In trauma patients with severe blood loss, if transfusions are working, physicians should not stop giving them to patients regardless of the amount of blood used, and whole blood should be used first, according to new research at UTHealth Houston.
The study, led by senior author Bryan Cotton, MD, MPH, professor and John B. Holmes Professor in the Clinical Sciences with McGovern Medical School at UTHealth Houston, was published this month in The Journal of Trauma and Acute Care Surgery.
“When looking at our experience here locally, there really isn’t a blood transfusion number where you should stop,” Cotton said. “There are plenty of lab markers and plenty of physiology, blood pressure, and vital sign monitors where you can say, ‘We’re not getting this patient back. This patient is absolutely not going to survive.’ But by using and looking at just blood transfusion numbers, we did not really find a point where there are no survivors.”
Cotton said that during COVID-19 pandemic, centers around the world began running low on blood supplies.

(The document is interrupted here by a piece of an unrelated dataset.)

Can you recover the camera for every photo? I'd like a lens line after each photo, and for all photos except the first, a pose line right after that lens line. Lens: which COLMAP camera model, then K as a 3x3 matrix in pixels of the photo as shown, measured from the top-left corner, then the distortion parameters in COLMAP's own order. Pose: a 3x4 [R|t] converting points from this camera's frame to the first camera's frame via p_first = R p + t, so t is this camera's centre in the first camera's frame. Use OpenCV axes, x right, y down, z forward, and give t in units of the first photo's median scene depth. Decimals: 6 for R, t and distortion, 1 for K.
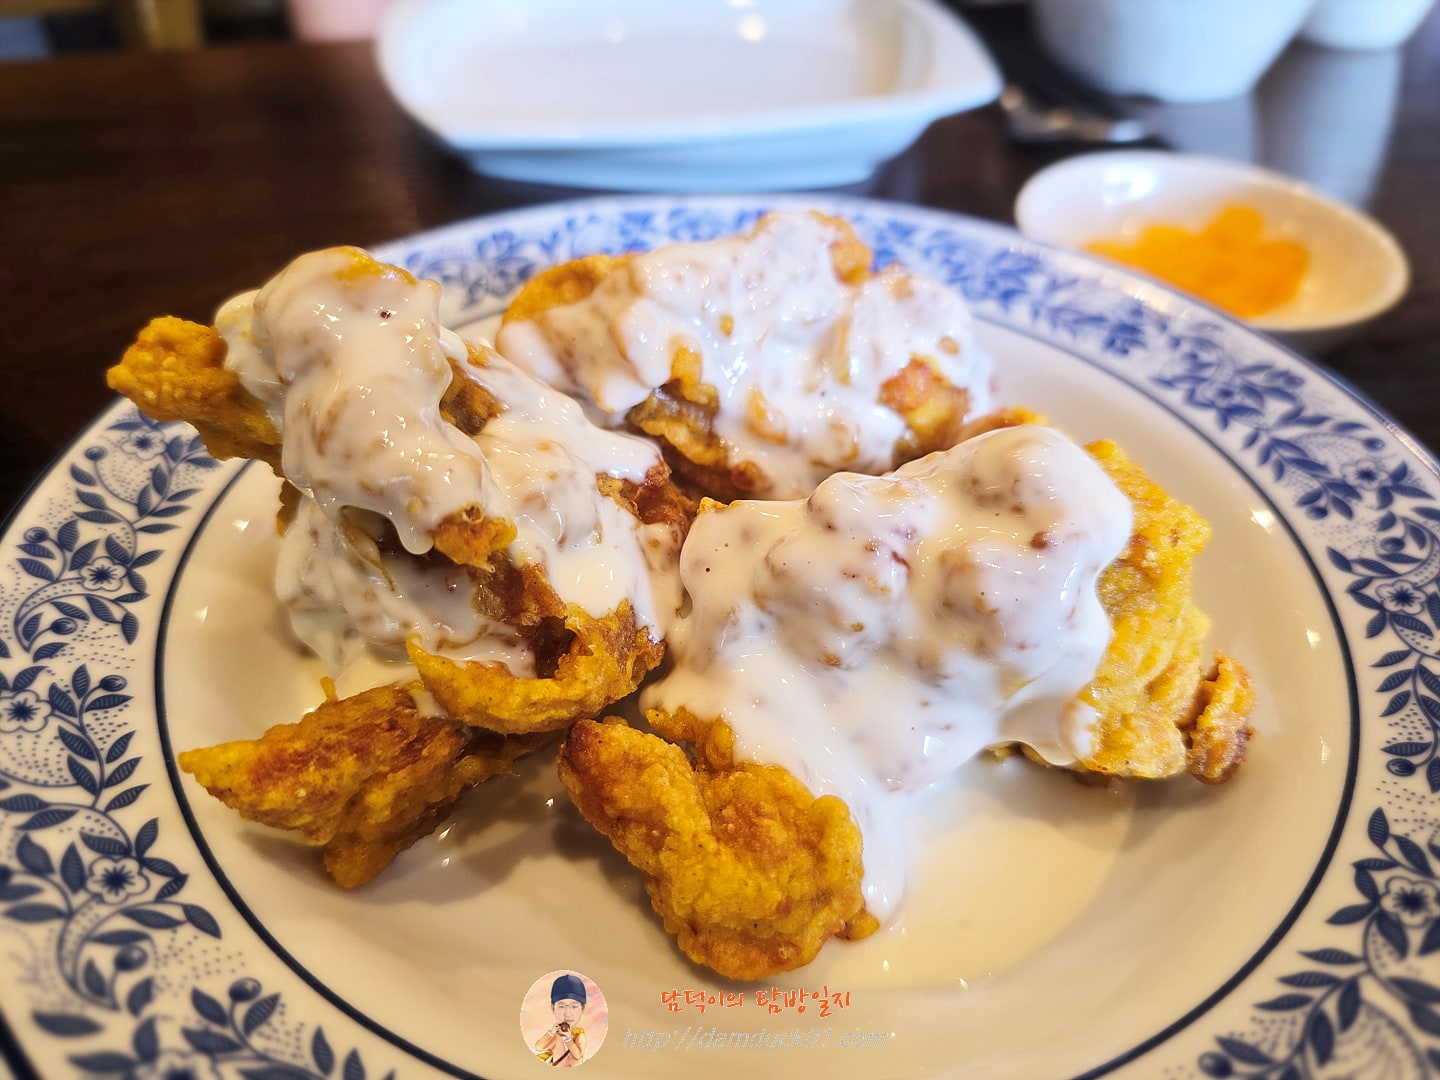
lens RADIAL K [[1040.1, 0, 720.0], [0, 1040.1, 540.0], [0, 0, 1]] dist [-0.046274, -0.002230]
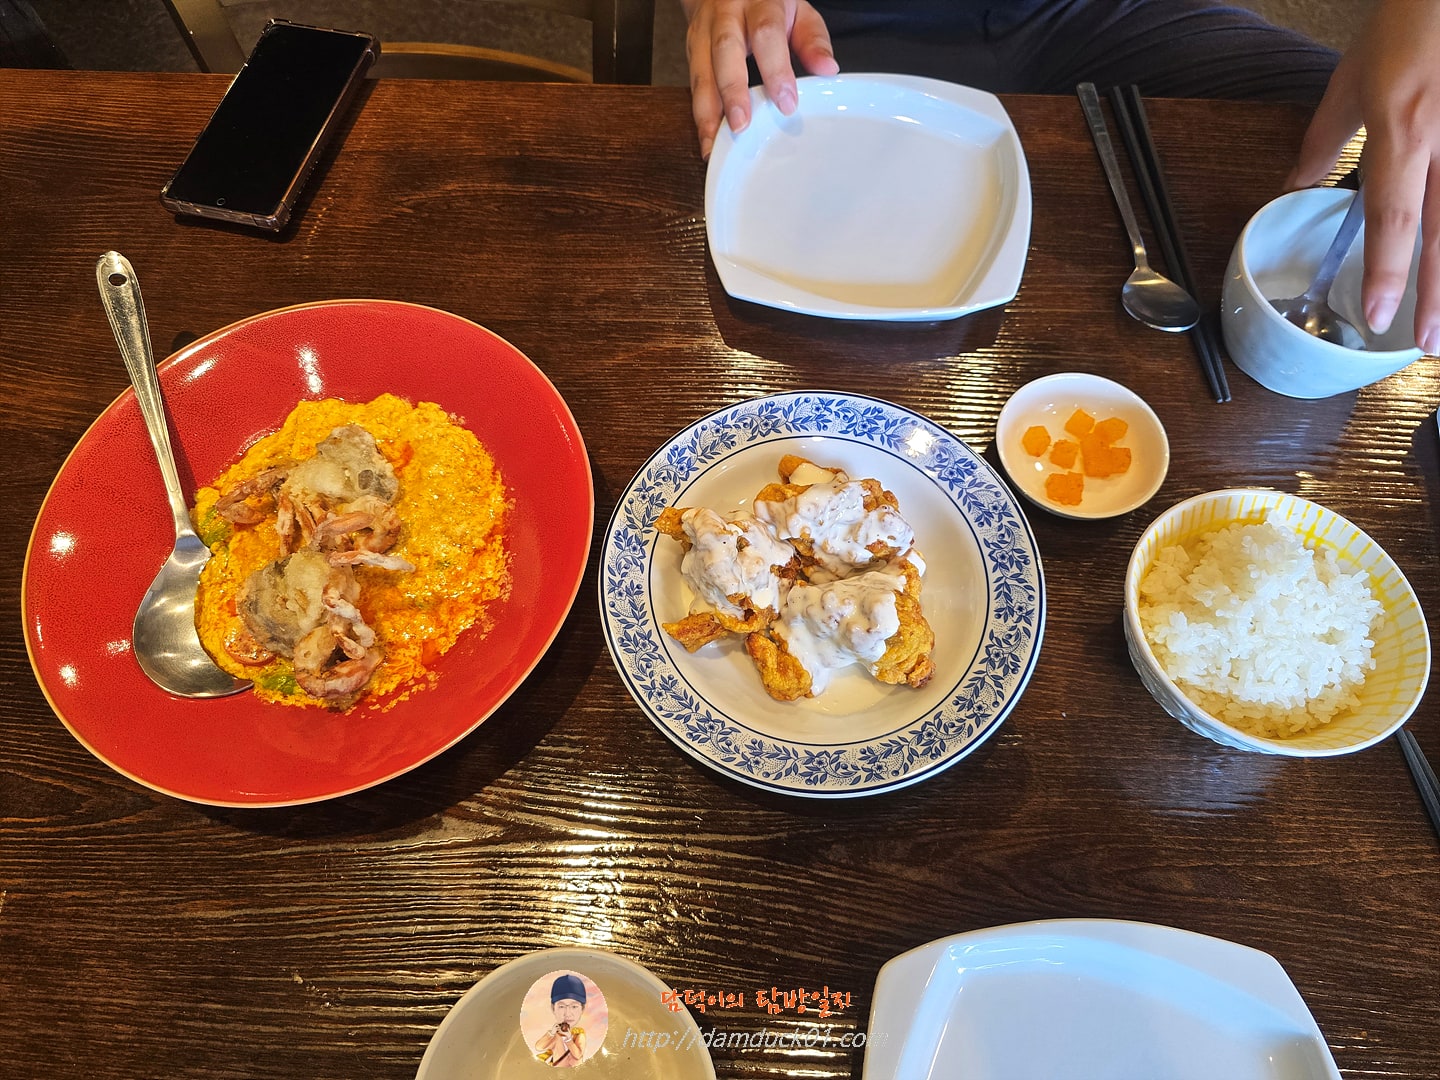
lens RADIAL K [[953.5, 0, 720.0], [0, 953.5, 540.0], [0, 0, 1]] dist [0.001741, 0.000057]
pose [[0.950376, 0.257467, -0.174632, 0.291126], [-0.168948, 0.898474, 0.405217, -1.582656], [0.261232, -0.355605, 0.897387, -2.166189]]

Because severely injured patients require a great deal of resources, including blood products, researchers at UTHealth Houston examined whether there is a transfusion threshold where physicians should stop giving a trauma patient blood, as well as the effect of whole blood, instead of blood components, on mortality.

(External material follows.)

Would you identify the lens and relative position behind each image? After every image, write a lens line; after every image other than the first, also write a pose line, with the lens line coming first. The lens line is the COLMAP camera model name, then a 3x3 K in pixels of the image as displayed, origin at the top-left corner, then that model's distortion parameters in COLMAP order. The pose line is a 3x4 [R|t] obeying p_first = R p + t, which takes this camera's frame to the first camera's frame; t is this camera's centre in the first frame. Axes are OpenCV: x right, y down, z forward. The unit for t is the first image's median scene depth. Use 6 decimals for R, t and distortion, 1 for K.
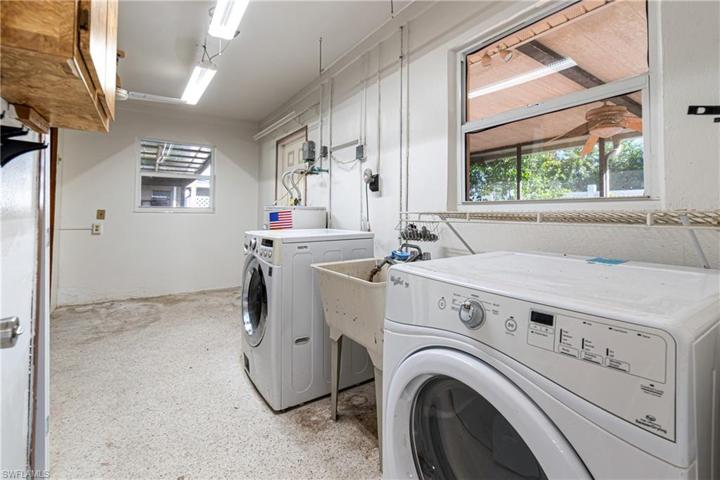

At previously defined transfusion thresholds of 50 units in the first four hours, researchers found survival rates as high as 60%, with rates as high as 25% at the 100-unit threshold, and meaningful survival at 150 units.
“In our study, 22% of patients that received over 150 units still survived, and they survived meaningfully,” Cotton said. “They were alert and awake and they went home. So, that’s the big take-away: There is no cut point where we should stop, from a blood transfusion point.”

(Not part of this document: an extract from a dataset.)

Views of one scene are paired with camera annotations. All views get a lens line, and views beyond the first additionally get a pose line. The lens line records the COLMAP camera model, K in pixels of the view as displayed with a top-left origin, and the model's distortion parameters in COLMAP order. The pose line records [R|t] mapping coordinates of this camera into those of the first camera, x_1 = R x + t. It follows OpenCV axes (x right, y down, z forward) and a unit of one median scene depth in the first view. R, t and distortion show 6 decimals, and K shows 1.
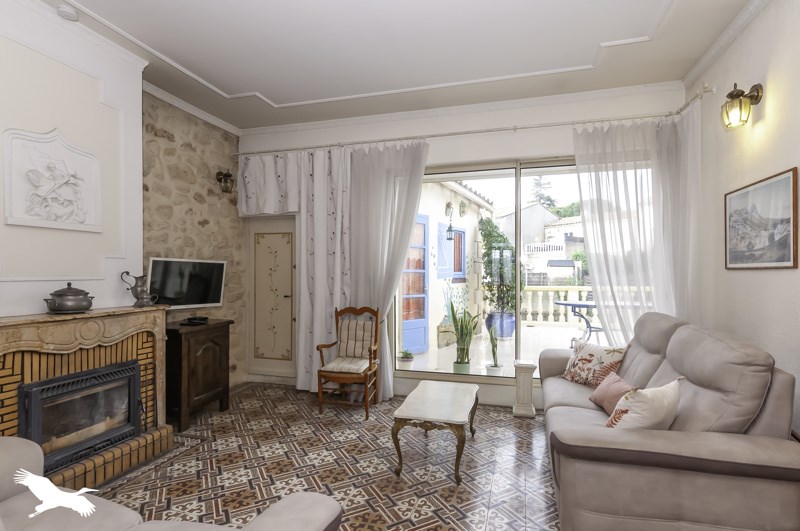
lens RADIAL K [[423.8, 0, 396.8], [0, 423.8, 269.3], [0, 0, 1]] dist [-0.004862, -0.001327]
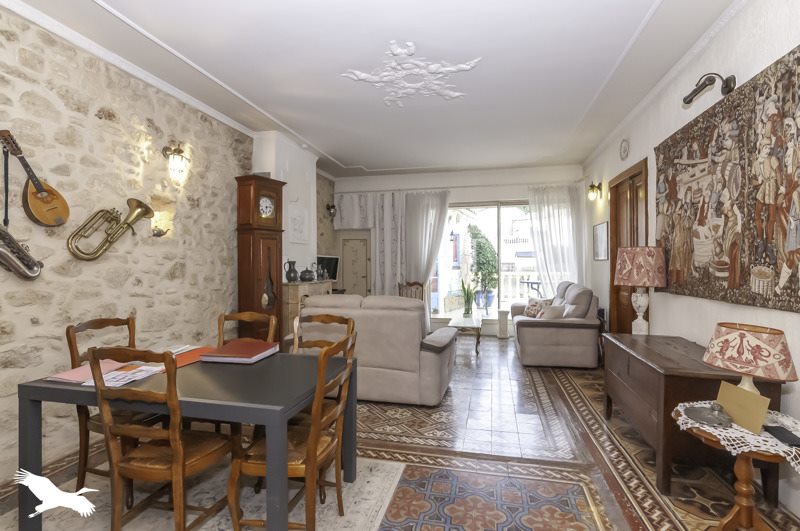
lens RADIAL K [[423.8, 0, 400.1], [0, 423.8, 263.1], [0, 0, 1]] dist [-0.004862, -0.001327]
pose [[0.997093, -0.006574, 0.075905, -0.266446], [0.006051, 0.999956, 0.007115, -0.003208], [-0.075949, -0.006635, 0.997090, -0.756868]]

Researchers also found that of the 2,299 patients in the study, 1,291 received whole blood as part of their resuscitation and 1,008 had component-only resuscitation. Researchers found that days in the hospital, intensive care unit, and on ventilation were all reduced in patients who received whole blood compared to the component-only group. There were also no differences in survival between these groups, nor were there significant differences in cause of death.
“Early transfusion using whole blood helps to avoid physiologic exhaustion that trauma patients show up with,” said Thomas Clements, MD, first author and a surgery fellow at McGovern Medical School. “They are not as physiologically or metabolically damaged because they’ve gotten a balanced resuscitation, as opposed to patients who are getting their blood replaced with IV fluid or red blood cells and plasma without all the other parts of blood.”
Patients for the study were enrolled through the Red Duke Trauma Institute at Memorial Hermann-Texas Medical Center, one of the busiest trauma centers in the country.
Co-authors on the paper from McGovern Medical School’s Department of Surgery included Jan-Michael Van Gent, DO; David E. Lubkin, MD; Michael W. Wandling, MD; David E. Meyer, MD; and Laura J. Moore, MD.